Written task
Copy everything from the line containing "text El símbolo" down to the end of the material, swapping "discriminar" for "excluir" and keeping everything else the same.

Entries supplied
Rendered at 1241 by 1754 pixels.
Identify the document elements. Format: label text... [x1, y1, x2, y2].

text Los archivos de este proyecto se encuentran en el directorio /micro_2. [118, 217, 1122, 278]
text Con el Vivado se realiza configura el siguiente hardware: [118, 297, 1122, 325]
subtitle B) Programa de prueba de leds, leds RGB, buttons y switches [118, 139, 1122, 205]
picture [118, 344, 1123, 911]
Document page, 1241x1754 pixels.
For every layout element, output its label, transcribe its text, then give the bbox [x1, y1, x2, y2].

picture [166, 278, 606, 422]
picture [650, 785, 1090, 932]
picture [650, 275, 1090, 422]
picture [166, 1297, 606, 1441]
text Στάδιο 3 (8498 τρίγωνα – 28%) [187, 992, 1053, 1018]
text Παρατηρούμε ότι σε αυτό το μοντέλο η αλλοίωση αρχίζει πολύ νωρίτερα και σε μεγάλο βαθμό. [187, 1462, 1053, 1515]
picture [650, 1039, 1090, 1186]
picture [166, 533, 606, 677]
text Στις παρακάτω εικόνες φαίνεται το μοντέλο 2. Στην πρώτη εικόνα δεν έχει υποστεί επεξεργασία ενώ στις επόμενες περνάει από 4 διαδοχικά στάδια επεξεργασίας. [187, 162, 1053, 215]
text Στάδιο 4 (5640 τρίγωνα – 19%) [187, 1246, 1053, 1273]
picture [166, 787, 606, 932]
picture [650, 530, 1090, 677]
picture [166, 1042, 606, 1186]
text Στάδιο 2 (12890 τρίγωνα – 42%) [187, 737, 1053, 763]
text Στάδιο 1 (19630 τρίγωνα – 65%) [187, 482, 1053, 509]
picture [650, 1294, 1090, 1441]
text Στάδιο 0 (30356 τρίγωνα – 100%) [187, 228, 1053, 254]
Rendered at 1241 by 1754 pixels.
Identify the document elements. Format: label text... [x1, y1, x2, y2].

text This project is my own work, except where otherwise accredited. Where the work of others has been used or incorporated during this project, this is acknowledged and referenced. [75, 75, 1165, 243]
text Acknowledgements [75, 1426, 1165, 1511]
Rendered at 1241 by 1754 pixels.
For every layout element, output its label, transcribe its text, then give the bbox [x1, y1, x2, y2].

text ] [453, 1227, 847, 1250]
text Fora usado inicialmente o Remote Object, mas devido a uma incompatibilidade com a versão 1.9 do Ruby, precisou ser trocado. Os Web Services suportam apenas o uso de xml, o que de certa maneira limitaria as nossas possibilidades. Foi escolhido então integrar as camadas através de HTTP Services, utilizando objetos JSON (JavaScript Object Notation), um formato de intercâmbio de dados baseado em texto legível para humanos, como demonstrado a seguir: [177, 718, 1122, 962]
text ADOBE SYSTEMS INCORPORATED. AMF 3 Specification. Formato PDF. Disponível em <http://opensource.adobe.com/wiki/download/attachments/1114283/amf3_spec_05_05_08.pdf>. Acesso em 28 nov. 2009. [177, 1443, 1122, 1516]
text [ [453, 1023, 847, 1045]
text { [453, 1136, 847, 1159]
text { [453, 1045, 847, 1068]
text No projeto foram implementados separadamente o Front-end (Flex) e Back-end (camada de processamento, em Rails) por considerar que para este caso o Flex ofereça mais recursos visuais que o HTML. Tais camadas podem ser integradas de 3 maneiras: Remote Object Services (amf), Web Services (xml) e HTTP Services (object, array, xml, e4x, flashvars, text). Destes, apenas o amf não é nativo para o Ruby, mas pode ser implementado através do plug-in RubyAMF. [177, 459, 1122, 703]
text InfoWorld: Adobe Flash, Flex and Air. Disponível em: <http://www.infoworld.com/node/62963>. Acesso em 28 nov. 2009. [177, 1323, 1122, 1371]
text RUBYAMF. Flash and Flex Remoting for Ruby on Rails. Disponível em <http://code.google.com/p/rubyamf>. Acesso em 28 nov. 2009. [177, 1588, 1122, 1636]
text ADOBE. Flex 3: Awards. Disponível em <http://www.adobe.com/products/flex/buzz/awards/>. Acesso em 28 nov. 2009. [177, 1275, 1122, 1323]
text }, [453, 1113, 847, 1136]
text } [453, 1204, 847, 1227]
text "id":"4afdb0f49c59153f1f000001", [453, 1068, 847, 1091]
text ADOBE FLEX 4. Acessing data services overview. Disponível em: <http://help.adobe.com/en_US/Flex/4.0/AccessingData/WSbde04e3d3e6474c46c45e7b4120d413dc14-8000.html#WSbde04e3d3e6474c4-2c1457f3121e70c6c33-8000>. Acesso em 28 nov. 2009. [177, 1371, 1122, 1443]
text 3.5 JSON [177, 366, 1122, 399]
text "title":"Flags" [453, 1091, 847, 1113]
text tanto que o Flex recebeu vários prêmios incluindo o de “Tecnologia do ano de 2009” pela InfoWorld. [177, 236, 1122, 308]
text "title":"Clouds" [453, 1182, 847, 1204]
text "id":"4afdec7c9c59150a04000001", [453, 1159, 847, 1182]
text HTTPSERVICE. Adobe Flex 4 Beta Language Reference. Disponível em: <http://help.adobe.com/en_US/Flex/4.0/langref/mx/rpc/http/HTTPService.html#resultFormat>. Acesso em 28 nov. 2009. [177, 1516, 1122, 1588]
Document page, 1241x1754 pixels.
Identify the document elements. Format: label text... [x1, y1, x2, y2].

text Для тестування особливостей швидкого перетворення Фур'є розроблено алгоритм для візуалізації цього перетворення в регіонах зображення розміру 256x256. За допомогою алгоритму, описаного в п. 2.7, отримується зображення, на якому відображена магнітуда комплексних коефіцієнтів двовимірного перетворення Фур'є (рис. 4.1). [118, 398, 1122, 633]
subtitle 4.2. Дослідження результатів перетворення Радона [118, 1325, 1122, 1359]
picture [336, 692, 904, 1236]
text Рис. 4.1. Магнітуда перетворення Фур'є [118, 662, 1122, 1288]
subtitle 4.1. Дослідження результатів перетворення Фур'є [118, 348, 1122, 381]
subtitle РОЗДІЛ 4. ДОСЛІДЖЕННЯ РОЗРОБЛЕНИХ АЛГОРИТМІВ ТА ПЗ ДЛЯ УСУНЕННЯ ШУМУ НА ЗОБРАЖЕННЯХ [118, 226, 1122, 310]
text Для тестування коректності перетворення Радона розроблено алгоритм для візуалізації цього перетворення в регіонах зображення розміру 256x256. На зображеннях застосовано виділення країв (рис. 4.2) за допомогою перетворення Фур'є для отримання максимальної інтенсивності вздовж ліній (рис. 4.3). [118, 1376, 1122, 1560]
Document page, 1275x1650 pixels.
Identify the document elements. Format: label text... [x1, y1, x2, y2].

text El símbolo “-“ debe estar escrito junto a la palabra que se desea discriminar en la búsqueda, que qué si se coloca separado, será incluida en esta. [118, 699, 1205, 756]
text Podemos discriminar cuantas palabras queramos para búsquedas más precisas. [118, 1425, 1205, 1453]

Response to the task
text El símbolo “-“ debe estar escrito junto a la palabra que se desea excluir en la búsqueda, que qué si se coloca separado, será incluida en esta. [118, 699, 1205, 756]
text Podemos excluir cuantas palabras queramos para búsquedas más precisas. [118, 1425, 1205, 1453]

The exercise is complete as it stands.